Smoke rises from the Baiji oil refinery following combat between Isis militants and Iraqi forces in June. (Reuters)
Smoke rises from the Baiji oil refinery following combat between Isis and Iraqi forces in June Reuters

Islamic State (Isis) is believed to take home as much as $50m (£33m) per month from selling crude oil from the numerous wells it controls in Iraq and Syria, with smugglers exploiting routes into Turkey and beyond that were first carved out during the US sanctions on the regime of Saddam Hussein.

It is believed oil sales remained the group's largest single source of income and was a key reason the group had been able to maintain power over the territory in Iraq and Syria. IS sells cut-price oil to curry favour with powerful Sunni tribes in eastern Syria and western Iraq, and uses the excess cash to buy weapons and pay fighters.

Turkey has angrily denied that IS was smuggling oil through its territory after Russia published evidence that it said showed trucks entering the country. But in reality, there is little Turkey can do to stem smuggling routes that have been in operation for more than two decades. Many of those inside IS's oil industry were former officials under Hussein and possess excellent connections and established networks.

Associated Press reported that US officials have also been in talks with Turkey over energy infrastructure heading the other way, with equipment for extraction, refinement, and transport and energy production being smuggled into IS-held areas of Syria.

An official said IS management of its oil fields was "increasingly sophisticated" and has bolstered the group even as US air strikes take out key figures and infrastructure.

Existing network in Syria

AP suggested IS oil production in Syria currently stands at 30,000 barrels per day, while between 10,000 and 20,000 were sourced from fields near Mosul. IS sells oil on the black market at between $10 and $35 per barrel compared with $50 on international markets. Meanwhile, a report by the IS's finance ministry, the Diwan al-Rakaaez, showed revenues from oil sales from Syria alone last April totalled $46.7m.
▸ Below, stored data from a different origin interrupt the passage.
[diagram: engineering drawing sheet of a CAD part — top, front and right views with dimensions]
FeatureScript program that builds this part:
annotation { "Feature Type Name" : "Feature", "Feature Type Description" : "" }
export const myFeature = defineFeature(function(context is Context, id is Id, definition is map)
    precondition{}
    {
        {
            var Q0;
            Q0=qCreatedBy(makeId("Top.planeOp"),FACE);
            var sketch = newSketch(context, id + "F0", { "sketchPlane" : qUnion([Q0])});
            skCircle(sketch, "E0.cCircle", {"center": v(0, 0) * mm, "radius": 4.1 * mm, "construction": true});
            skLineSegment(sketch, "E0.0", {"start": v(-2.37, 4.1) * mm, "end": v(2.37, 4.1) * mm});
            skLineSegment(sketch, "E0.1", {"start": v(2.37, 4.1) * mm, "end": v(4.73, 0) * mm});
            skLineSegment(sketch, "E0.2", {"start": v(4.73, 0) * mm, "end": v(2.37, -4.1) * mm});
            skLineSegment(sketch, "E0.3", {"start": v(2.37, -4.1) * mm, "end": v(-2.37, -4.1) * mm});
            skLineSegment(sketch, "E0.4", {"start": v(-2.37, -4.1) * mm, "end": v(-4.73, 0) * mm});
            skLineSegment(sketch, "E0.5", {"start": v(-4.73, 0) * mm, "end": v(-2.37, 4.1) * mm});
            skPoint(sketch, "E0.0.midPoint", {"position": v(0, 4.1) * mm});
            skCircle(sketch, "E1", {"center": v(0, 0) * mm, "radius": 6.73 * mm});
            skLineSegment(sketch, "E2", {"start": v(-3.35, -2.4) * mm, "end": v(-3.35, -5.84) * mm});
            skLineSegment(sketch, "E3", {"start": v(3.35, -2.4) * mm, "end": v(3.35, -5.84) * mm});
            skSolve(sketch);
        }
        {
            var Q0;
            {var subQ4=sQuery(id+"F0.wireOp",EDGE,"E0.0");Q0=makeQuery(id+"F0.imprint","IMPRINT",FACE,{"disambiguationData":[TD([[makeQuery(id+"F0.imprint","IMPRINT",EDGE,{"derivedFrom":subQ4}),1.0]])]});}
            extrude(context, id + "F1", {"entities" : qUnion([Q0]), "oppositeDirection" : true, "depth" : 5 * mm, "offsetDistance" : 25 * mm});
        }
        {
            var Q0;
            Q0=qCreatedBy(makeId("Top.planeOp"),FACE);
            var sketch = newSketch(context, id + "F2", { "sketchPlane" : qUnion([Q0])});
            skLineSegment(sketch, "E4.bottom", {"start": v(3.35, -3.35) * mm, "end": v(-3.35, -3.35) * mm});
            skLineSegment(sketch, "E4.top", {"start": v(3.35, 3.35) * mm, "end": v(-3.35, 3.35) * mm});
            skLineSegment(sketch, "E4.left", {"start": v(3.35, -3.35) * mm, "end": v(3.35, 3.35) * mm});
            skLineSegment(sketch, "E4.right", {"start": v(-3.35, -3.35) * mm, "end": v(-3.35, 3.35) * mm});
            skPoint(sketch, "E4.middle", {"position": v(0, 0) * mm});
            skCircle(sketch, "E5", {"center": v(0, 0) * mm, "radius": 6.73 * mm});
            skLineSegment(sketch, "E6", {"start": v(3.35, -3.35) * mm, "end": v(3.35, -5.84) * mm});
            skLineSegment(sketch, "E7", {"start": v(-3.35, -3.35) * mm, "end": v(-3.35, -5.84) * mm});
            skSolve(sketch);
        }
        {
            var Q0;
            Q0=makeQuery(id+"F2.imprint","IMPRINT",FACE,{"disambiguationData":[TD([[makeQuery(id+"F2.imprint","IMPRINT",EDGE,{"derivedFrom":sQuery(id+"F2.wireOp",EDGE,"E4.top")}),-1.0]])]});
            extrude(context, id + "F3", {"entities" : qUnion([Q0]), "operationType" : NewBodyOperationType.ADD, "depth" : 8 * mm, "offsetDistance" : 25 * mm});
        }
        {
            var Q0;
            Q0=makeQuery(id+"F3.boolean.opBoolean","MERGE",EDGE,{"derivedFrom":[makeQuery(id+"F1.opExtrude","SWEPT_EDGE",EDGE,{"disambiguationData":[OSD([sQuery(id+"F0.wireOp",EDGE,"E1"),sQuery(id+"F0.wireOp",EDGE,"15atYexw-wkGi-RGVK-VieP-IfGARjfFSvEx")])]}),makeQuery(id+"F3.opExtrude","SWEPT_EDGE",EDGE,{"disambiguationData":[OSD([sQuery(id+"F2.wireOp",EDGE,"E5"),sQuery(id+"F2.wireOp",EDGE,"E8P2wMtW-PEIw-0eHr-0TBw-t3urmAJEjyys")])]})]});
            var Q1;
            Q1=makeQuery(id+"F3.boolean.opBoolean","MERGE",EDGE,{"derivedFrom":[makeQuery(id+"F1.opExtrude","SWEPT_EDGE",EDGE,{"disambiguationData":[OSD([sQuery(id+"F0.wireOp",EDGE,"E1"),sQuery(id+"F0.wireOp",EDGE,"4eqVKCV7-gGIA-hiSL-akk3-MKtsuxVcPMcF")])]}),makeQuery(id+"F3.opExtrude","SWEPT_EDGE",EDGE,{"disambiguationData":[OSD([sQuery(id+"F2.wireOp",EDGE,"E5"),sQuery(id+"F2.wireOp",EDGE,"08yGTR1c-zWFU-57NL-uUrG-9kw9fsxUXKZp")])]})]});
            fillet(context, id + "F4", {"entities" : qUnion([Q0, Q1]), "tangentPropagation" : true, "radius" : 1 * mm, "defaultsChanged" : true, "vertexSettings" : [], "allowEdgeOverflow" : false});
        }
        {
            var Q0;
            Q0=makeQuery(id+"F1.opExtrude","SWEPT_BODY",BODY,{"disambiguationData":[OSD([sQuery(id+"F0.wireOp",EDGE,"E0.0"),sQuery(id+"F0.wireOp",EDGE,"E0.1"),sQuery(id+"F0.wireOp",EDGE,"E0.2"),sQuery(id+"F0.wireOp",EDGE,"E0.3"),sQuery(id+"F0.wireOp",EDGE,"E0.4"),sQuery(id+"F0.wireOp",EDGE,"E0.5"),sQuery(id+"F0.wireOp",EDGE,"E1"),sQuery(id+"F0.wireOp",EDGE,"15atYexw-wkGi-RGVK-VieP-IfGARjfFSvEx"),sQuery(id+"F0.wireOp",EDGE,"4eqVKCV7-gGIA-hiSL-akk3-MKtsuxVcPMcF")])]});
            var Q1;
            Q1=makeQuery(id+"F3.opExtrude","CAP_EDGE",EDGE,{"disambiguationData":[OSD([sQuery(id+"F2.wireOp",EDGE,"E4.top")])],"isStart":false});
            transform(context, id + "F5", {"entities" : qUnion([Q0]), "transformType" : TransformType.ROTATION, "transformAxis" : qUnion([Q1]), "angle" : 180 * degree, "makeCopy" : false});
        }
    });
The report put the number of oil wells under IS control in Syria at 253, saying 161 of them were operational. Running the wells were 275 engineers and 1,107 workers, it said. The report covered the month immediately after IS was ousted from a major oilfield near the city of Kirkuk, showing that even the US-backed assaults on IS-held oil fields were not having a major impact on the terrorist oil infrastructure as a whole.

IS was able to step into an already established oil industry in eastern Syria when it began capturing territory in 2014. Most of the wells had been operated by the Al-Furat Petroleum Company, a Royal Dutch Shell affiliate, and produced relatively high-quality crude oil that had a low concentration of sulphur and was relatively easy to process, according to a 2015 report into the IS oil industry.

Syria oil wells
A map of Syria's oil wells and which groups control them @Karybdamoid/ Twitter

Once the oil was pumped to the surface, it was either lightly refined on site in makeshift, trailer refineries – to be sold on the local market – or loaded into trucks that carried it over the Turkish border. Kurdish and Turkish maintenance crews travel overland under heavy guard to work on the wells and the refineries in IS-held territory, according to the Iraqi officials, while senior officials from Iraq's state-owned, northern-based oil companies have been employed by IS.

A number of detailed reports into the IS oil industry including by the Financial Times and the Guardian have revealed how sophisticated the IS oil smuggling operation is and the network has been raised regularly during the debate in Britain's House of Commons over the increase in air strikes on IS-held positions in Syria following the Paris attacks.

Labour leader Jeremy Corbyn, who opposes the action, called for tougher restrictions on the sale and smuggling of IS oil rather than military action, echoing calls from the UN on 17 November, which urged the Security Council to order that all trucks carrying oil from areas controlled by IS are halted to stem the flow of illicit oil.

It has also buoyed Russia, which has been quick to point the finger of blame at Turkey after the shooting down of the Su-24 jet over Syria in November. Russian state media reported on 2 November that Russian air strikes hit 32 oil complexes, 11 refineries, 23 oil pumping stations, adding the Russian military had also destroyed 1,080 trucks carrying oil products. It said: "These [air strikes] helped reduce the trade of the oil illegally extracted on the Syrian territory by almost 50%."